The integrins have been grouped into three subfamilies based on the utilization of three distinct beta chain subunits, beta 1, beta 2, and beta 3. The recent discovery of beta 4 and beta 5 subunits, and the sharing of alpha subunits between beta subfamilies reflects a greater structural and functional diversity of the integrin supergene family than first anticipated. We exploit integrin gene sequence homology for the identification of a new integrin beta chain. Oligonucleotide probes designed from the highly conserved Arg-Gly-Asp (RGD)-binding domain were used to amplify related transcripts from phytohaemagglutinin-activated human peripheral blood lymphocytes using the polymerase chain reaction (PCR). Five PCR products encoding beta 1, beta 2, beta 3, beta 4, and a new beta clone, designated beta 7, were identified. Full-length beta 7 cDNA was isolated from an activated human T lymphocyte library, using an oligonucleotide probe constructed from the beta 7 PCR product.
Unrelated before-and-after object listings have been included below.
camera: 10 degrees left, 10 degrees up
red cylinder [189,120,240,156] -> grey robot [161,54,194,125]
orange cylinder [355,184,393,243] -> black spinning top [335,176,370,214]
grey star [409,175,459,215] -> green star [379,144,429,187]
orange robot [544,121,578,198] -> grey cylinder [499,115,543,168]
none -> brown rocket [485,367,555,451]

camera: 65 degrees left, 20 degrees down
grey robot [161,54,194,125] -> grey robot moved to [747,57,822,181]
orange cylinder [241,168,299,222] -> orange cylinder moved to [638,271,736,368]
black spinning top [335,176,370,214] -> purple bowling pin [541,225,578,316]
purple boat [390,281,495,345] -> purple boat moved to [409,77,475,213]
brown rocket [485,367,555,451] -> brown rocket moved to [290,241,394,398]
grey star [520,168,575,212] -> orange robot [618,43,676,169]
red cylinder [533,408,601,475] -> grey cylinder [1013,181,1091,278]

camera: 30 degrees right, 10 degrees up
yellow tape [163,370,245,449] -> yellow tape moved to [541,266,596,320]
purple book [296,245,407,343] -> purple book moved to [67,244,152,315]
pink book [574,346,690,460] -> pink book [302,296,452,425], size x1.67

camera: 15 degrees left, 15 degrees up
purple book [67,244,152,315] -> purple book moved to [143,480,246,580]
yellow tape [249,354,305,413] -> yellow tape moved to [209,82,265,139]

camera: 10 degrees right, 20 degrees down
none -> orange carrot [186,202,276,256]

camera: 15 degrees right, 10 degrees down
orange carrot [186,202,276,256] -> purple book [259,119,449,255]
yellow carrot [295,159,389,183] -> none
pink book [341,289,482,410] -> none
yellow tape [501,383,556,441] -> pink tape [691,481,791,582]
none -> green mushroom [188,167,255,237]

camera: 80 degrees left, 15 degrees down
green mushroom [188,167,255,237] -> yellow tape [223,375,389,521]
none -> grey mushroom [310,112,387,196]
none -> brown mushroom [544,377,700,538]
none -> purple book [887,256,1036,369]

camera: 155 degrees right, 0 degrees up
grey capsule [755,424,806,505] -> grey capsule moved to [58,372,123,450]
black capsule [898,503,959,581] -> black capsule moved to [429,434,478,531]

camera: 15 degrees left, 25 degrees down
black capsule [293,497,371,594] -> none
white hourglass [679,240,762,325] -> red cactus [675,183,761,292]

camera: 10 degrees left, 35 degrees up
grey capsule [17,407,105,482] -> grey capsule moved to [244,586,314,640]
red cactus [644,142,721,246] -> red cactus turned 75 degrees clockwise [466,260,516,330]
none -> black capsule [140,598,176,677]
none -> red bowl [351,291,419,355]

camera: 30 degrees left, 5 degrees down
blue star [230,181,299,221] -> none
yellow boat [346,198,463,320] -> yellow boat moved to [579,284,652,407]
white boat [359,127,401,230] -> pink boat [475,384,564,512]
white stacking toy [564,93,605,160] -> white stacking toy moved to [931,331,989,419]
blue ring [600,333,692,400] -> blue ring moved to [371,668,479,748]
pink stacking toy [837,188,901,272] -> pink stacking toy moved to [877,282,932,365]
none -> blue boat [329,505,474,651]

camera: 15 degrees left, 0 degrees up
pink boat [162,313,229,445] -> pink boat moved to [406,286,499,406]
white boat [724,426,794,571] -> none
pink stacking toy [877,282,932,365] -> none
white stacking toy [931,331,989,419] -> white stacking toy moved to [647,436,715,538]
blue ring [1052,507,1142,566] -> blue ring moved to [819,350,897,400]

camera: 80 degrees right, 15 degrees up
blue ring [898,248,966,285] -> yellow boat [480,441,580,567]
The beta 7 cDNA contains a long open reading frame of 2391 bp which encodes a protein sequence consisting of 797 amino acids. The encoded sequence revealed a typical signal peptide, a predominantly hydrophilic 707 amino acid residue domain with 8 N-glycosylation sites, a transmembrane domain, and a C-terminal domain of 52 amino acids. The beta 7 sequence showed homology to known beta 1, beta 2, beta 3, beta 4, and beta 5 sequences of 43, 46, 38, 32, and 37% respectively. Four cysteine-rich homologous repeat sequences were found in beta 7 and were homologous to sequences in other integrin beta subunits, and to domain III of the laminin B chains. Part of this cysteine-rich region is homologous to proteins that contain epidermal growth factor-like repeat sequences. Northern analysis revealed that mature beta 7 mRNA is approximately 3.5 kb in size, and expression was restricted to T and B lymphocytes in the small panel of cell types examined. We conclude that beta 7 may be a new member of the leukocyte cell adhesion molecule subset of integrins, and is a candidate immunoregulatory molecule.